Unterstützt wurde die Unabhängigkeitsbewegung auch von Regionspräsidenten Luca Zaia und von der Separatistenpartei Lega Nord. Bei der Abstimmung wurden die Teilnehmer auch befragt, ob sie weiterhin Mitglied der Europäischen Union und der Nato sein wollen. Die Regionalregierung in Venetien nimmt das Abstimmungsergebnis nun als Anlass für eine politische Offensive: Sie will das Gesetz für ein Referendum nach der Zustimmung durch den Regionalrat ins nationale Parlament in Rom einbringen.

Das Recht auf Selbstbestimmung muss neben Venetien auch für Südtirol gelten!

Doch der Zug der selbstbestimmten Freiheit ist unaufhaltsam bereits in voller Fahrt. Europa wird sich die Frage gefallen lassen müssen, welche Erwartungshaltungen sie in den Menschen zwar geweckt, in den vergangenen Jahrzehnten diese einzulösen aber nicht gewillt oder sich auch außerstande sah, diesen Bedürfnissen zu entsprechen.

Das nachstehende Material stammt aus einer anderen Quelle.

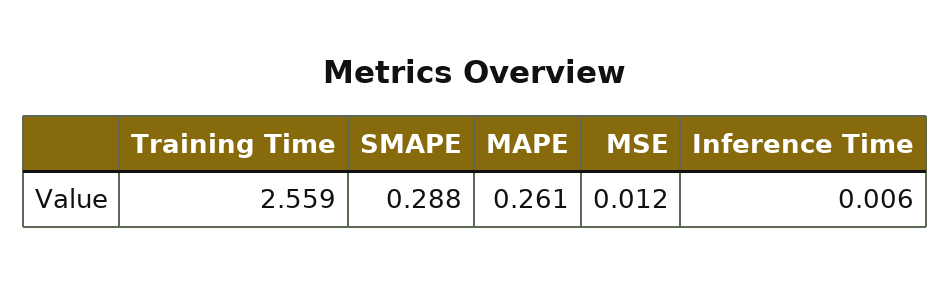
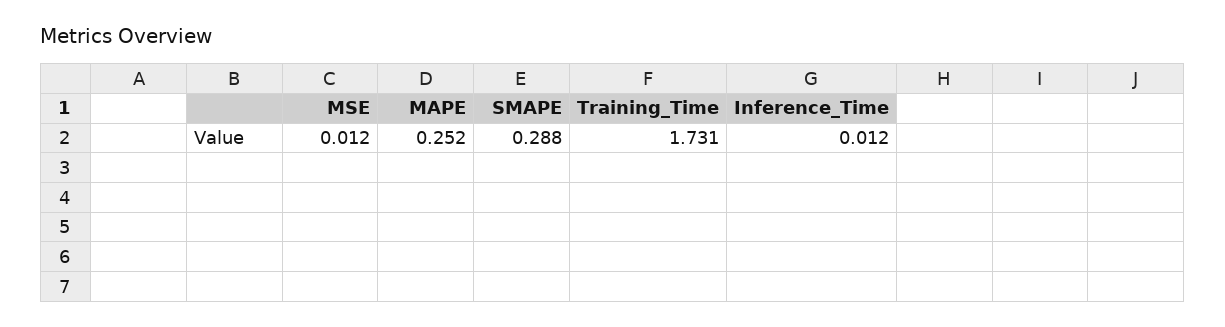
Training Time: 2.559 -> 1.731
MAPE: 0.261 -> 0.252
Inference Time: 0.006 -> 0.012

Der unbändige, teilweise Jahrhunderte alte Wunsch nach Selbstständigkeit wird auch vor Flandern, Schottland vor den Katalanen und eben auch vor Venetien nicht Halt machen. Der Wille nach Selbstbestimmung wächst in allen Bereichen von Ost nach West, weil in diesem Europa eben nicht alles zum Besten steht, wie man es uns immer noch glauben machen will. Es scheint, als entwickle sich die Geschichte Europas zu einem Paradoxon. Jene, die den Zerfall der Sowjetunion einst unter Gorbatschow forderten und in der Folge gemeinsam mit der deutschen Wieder-Vereinigung feierten, erhoffen sich jetzt von eben diesem Russland, jene Unterstützung zur Selbstbestimmung, die ihnen die dem ethischen Freiheits-Grundgedanken eigentlich verpflichtete Europäischen Union, nämlich verwehrt. Angstvoll verfolgt man selbst Bestrebungen, die eine Vergabe doppelter Staatsbürgerschaften für Menschen gleicher Herkunft fordern.

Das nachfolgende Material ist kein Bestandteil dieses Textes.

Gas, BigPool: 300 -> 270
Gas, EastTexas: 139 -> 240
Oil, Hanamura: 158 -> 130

Jene ÖVP-Kreise, die eine Abschaffung der Nationalstaaten hin zu einem Bundesstaat EU fordern, spielen sich gerade bei diesem Thema besonders in den Vordergrund. Den Gedanken weiterentwickelnd ist diese Haltung der eigenen Idee jedoch geradezu kontraproduktiv für eine gesamteuropäische Idee.

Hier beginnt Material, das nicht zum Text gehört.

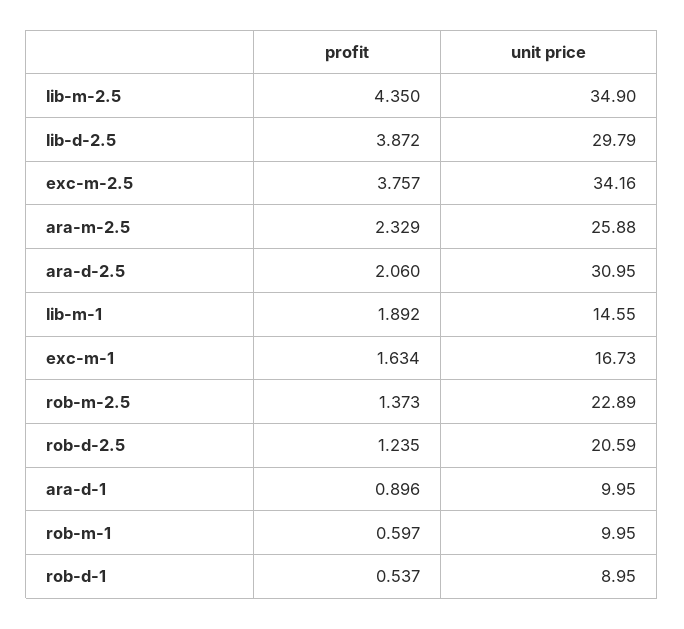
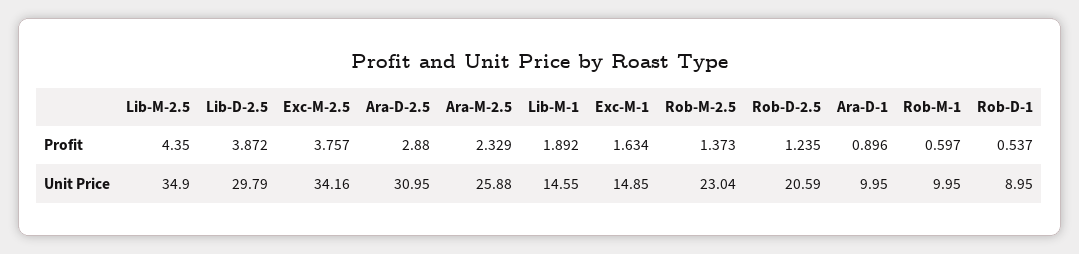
profit, ara-d-2.5: 2.06 -> 2.88
unit price, exc-m-1: 16.73 -> 14.85
unit price, rob-m-2.5: 22.89 -> 23.04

„Es gilt nun für Südtirol die Gunst der Stunde zu nutzen und die Menschen auf die Durchführung der Selbstbestimmung vorzubereiten. Es wird auf Dauer nicht haltbar sein, einerseits ein Europa ohne Grenzen zu fordern und andererseits die Entstehung neuer Regionen und die Beseitigung von Unrechtsgrenzen verhindern zu wollen“, so Neubauer abschließend.